The Mental Escapology show, which opens next month (19 January-23 February), is spread across four indoor and outdoor sites. Another work, Two Figures with a Drum, will be sited on the lake’s north-eastern edge. Both pieces were last seen in Hirst’s 2017 exhibition Treasures from the Wreck of the Unbelievable at the Pinault Collection in Venice.

Visit Damien Hirst Tour Here

Barney Bubbles is a cult figure among other designers
Barney Bubbles a cult figure among designers

Cultural Gifts Scheme and Acceptance in Lieu Annual, Report Revealed

The Cultural Gifts Scheme and Acceptance in Lieu Annual, Report, has been announced revealing artworks worth nearly £65 million, settling tax of £40 million. This has been a record-breaking year for the Government schemes; the number of cases reported was also the highest ever.

Gifts include, the archive of artist graphic designer Barney Bubbles known for his Indi record sleeve and poster designs in the 1970s and eighties is a noted part of the donation. Bubbles died in 1983. Frank Auerbach’s works, including an early oil painting depicting Juliet Yardley Mills, and a charcoal drawing by R.B. Kitaj. AIL allows UK taxpayers to settle Inheritance Tax or one of its previous forms by offering essential works to the nation.

Also of note, A group of 32 monoprints by Naum Gabo allocated across the UK, demonstrating the spread of institutions receiving gifts: the Scottish National Gallery of Modern Art; The Pier Arts Centre, Orkney; the Fitzwilliam Museum and Kettle’s Yard, Cambridge; and The Hepworth Wakefield.

Acceptance in Lieu plays a significant role in developing collections and has proved highly effective in securing significant new national and regional collections. Its sister scheme, the Cultural Gifts Scheme, is also attracting donors and enriching the UK’s cultural heritage. This year’s report shows the valuable role they both play in enabling public collections to acquire important cultural property, particularly when organisations face extraordinary challenges – with budgets and the acquisition landscape affected – due to the impact of Covid-19.

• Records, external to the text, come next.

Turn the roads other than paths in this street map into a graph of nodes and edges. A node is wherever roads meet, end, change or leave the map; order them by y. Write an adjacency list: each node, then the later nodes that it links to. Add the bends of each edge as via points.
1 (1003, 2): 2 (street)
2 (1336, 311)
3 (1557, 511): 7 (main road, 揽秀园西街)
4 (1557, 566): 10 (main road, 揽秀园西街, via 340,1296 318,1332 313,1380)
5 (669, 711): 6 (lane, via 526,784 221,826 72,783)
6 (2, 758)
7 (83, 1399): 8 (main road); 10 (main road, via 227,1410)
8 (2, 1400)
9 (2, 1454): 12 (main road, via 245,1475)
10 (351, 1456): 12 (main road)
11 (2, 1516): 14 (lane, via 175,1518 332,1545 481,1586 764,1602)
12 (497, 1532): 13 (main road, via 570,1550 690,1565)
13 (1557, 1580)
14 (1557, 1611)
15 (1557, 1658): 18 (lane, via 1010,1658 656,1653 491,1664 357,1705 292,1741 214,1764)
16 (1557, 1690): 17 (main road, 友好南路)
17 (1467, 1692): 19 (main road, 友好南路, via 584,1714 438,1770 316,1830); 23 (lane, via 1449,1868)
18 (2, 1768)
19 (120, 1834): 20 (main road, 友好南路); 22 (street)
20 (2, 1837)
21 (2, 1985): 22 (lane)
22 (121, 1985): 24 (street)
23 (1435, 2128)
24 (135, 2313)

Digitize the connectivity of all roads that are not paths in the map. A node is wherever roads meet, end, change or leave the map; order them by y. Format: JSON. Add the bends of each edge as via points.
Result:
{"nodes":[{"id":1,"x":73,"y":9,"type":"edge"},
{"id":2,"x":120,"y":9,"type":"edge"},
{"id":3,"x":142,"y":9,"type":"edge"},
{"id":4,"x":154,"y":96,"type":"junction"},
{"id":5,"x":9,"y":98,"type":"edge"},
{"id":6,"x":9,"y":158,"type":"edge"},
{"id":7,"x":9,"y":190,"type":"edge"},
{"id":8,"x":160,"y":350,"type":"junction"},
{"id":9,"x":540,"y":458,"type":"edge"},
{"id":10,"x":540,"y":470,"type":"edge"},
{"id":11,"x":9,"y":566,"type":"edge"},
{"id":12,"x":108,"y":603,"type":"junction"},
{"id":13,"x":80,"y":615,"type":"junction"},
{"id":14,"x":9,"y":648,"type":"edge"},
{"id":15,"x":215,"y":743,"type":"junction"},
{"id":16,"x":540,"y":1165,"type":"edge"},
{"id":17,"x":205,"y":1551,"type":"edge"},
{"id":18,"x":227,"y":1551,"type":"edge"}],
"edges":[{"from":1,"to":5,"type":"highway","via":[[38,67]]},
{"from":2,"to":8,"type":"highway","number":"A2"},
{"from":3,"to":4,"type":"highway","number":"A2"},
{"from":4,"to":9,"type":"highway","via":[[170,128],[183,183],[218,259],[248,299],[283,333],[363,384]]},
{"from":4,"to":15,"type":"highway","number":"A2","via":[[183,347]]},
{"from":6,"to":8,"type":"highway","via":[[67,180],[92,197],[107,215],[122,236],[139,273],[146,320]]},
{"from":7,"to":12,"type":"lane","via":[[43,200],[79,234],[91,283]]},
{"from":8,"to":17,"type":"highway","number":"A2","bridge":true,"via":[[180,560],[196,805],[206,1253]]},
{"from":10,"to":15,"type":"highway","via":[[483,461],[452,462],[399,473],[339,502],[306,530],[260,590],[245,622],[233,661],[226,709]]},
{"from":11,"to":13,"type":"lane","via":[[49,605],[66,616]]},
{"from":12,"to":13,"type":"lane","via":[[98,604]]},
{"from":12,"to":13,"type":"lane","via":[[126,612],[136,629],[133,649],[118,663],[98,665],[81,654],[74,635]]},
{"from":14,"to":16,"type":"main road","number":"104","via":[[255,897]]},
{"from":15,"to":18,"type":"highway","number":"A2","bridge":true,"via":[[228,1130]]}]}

An eclectic range of objects encompassing paintings, sculptures, fossils, photographs, prints, archives and manuscripts have been allocated to public collections across the United Kingdom, where they will be available for generations to come. The total value of the items accepted through the schemes is a record high, and it is the first time that the current budget (the amount of tax that can be settled under both schemes) has been fully utilised.

National museums in the devolved nations have received several works: a significant Manet portrait and a landscape by Camille Corot have been acquired by National Museum Wales; National Galleries of Scotland has received a striking gouache by Marc Chagall (the first to enter Scotland’s national art collection), and six etchings by Rembrandt have gone to National Museums Northern Ireland.

Sir Nicholas Serota, Chair, Arts Council England, said: “This report presents powerful evidence of the breadth and quality of the works of art, objects, manuscripts and archives that have been given to the public through the Acceptance in Lieu and Cultural Gift Schemes. Despite the challenges facing the cultural sector, there is some cause for celebration in knowing that cultural artefacts with a market value of nearly £65 million have entered public collections across the UK this year, which is a record high for the schemes”.